Would you return the entries below word for word?

***** Data to use *****

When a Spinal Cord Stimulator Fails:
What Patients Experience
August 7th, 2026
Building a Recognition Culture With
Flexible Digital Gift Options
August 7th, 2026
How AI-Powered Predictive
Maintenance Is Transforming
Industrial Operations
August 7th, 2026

*****

◆ **Written solution**
When a Spinal Cord Stimulator Fails:
What Patients Experience
August 7th, 2026
Building a Recognition Culture With
Flexible Digital Gift Options
August 7th, 2026
How AI-Powered Predictive
Maintenance Is Transforming
Industrial Operations
August 7th, 2026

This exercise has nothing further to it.